エクレールは話題を逸らそうとしたのか、口を開いた。
「そういえば、挨拶がまだだったわね。あたしの名前は」
「エクレールだろ。知ってる」
「あら、さすがあたし。人気者はつらいわね」
そういってエクレールはちょっと戯けた表情を向けてくる。実際、都では随分な有名人だ。若輩ながら王立学院において十指に入る英才。古代魔法塔の再起動を成功させ、王国に肥沃な大地——フロンティア——をもたらした英雄の一人。だから彼らの肖像画は近年普及し始めた印刷技術のお陰もあって広く出回っている。一つリオの感想を述べるなら、エクレールのそれはちょっと美化し過ぎだな。鼻はそこまで高くない。
エクレールはゆっくりと立ち上がった。少しお尻をさすっているが、怪我をしている様子には見えない。
「貴方の名前は?」
「……リオだ」
「ふうん。探索隊には何で入ったの?」
「そりゃ勿論、金さ。マセイオ王子は気前が良い。これで十年は遊んで暮らせる」
そこまで話してリオはちょっと口をつぐんだ。少し饒舌だったか? 人間、嘘をつく時は饒舌になるからな。気をつけよう。
「でも、探索隊に入れる技能がある様には……見えないわね? 若すぎるわ」
意地悪くエクレールが呟く。口元がにやついている。リオを試しているらしい。若いといってもリオとエクレールは多分同年代に見える。リオはエクレールを一瞥しただけで、誘いには乗らなかった。まあ嫌味を言うには、ちょっと可愛らしすぎる。

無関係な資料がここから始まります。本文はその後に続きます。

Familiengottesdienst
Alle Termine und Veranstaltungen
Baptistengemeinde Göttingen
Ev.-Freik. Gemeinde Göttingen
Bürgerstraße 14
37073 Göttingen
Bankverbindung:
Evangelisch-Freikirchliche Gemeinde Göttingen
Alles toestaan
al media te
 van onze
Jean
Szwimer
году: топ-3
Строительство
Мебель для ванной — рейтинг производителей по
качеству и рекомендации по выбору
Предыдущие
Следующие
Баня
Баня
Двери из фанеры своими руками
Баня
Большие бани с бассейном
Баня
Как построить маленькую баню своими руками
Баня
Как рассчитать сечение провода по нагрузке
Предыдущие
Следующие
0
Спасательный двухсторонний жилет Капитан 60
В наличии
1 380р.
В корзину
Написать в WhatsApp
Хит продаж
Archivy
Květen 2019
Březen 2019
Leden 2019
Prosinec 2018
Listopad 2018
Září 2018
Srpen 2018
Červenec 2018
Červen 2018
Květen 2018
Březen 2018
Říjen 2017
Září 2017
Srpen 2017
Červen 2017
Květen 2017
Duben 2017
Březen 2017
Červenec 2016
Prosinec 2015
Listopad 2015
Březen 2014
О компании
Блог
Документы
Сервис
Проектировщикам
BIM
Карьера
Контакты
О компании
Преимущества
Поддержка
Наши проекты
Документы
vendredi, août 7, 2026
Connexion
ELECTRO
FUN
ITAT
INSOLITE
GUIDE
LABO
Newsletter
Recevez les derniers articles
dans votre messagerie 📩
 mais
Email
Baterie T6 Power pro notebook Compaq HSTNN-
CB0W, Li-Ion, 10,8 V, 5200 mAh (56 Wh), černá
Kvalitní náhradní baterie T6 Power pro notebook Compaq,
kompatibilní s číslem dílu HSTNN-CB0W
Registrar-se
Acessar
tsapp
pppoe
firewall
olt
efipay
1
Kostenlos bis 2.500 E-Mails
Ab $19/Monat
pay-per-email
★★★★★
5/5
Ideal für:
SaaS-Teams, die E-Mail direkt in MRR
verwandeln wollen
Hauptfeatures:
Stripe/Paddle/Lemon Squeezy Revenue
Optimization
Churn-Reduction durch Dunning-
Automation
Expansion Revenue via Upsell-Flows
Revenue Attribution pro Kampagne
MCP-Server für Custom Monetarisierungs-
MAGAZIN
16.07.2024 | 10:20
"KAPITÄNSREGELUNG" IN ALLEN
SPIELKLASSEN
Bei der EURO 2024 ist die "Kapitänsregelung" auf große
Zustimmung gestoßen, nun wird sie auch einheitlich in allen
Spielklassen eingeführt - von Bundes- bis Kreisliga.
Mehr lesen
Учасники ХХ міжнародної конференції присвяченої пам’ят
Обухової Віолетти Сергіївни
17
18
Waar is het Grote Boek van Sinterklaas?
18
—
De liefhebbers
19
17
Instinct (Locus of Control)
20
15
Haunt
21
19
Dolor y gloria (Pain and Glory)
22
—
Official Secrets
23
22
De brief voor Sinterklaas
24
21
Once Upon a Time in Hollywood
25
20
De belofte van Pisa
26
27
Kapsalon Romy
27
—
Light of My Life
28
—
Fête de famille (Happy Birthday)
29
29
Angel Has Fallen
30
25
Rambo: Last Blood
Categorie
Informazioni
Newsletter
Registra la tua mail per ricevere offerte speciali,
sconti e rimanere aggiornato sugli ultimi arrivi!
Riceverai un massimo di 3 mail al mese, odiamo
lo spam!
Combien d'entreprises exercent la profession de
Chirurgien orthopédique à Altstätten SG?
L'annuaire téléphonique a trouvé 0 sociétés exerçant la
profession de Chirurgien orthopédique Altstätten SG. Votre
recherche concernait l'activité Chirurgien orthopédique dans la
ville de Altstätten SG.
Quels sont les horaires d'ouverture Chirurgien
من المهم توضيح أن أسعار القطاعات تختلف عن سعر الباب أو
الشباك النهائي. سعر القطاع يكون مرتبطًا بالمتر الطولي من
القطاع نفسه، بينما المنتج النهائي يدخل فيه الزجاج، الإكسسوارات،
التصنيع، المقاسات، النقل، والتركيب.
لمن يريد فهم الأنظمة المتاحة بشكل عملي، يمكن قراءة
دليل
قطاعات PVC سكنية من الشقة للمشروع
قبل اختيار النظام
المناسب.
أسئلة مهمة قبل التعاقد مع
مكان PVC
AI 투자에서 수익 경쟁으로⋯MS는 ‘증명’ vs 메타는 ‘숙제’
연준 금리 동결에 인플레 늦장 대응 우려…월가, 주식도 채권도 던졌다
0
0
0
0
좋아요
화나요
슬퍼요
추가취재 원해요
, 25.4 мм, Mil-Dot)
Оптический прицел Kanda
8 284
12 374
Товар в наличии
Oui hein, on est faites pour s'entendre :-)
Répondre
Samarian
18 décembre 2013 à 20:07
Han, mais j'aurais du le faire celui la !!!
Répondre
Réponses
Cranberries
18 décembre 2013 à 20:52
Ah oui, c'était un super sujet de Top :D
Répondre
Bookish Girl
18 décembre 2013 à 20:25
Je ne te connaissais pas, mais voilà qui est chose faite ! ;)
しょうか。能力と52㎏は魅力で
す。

リオは根気よく壁を叩いていく。ノックする音が、エクレールにも分かる程度に音程が変わった。リオは立ち止まり手を差し出す。パチンと指を弾くと、突然何も無い空間からカードが出現した。エクレールが目を丸くする。
「……ほえ。手品?」
「タネや仕掛けはあるけどね」
リオはカードを壁の、金属の隙間に差し込んでいく。カードが半分ぐらい入ったところでカチリと手応えがあった。軋む音と共にゆっくりと壁全体が後退していき、人間一人が通れるぐらいの通路が出現する。
「これでどうですかね? お嬢様」
「なるほど。合格だわ」
エクレールは満面の笑みを浮かべた。